--- BEGIN Dataset entries ---

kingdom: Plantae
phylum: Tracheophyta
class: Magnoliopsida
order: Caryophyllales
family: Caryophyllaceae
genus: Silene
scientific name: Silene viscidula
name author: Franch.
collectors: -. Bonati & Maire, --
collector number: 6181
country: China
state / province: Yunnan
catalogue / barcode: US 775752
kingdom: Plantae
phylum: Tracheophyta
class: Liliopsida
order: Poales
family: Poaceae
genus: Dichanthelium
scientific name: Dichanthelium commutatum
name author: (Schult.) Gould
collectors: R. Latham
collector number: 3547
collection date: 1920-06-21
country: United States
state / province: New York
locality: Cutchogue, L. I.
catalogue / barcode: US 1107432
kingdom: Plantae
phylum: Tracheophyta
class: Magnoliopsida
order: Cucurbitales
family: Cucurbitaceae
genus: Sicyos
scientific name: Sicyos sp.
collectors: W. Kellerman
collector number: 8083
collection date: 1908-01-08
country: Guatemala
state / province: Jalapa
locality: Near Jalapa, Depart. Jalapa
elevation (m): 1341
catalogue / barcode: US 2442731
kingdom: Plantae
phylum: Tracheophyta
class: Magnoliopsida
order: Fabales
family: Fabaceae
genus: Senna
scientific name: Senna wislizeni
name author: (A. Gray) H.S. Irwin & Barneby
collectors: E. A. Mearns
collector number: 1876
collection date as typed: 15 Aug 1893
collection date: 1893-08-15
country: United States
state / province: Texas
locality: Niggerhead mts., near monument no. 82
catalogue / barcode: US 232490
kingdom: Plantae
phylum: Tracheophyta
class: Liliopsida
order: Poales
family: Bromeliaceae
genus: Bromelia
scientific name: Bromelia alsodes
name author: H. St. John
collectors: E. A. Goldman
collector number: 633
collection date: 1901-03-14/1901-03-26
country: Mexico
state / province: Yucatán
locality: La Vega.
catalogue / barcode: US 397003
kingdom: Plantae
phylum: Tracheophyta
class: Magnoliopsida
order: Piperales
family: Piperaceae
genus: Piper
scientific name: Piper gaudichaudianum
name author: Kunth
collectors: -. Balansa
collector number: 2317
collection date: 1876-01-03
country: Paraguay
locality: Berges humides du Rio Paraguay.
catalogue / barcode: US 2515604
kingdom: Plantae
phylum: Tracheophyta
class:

--- END Dataset entries ---

== What you should do ==
Copy the part of the listing that starts with the line containing "state / province: Yunnan" and ends with the line containing "collection date: 1920-06-21". Include both of those lines and reproduce every line exactly.

== Worked answer ==
state / province: Yunnan
catalogue / barcode: US 775752
kingdom: Plantae
phylum: Tracheophyta
class: Liliopsida
order: Poales
family: Poaceae
genus: Dichanthelium
scientific name: Dichanthelium commutatum
name author: (Schult.) Gould
collectors: R. Latham
collector number: 3547
collection date: 1920-06-21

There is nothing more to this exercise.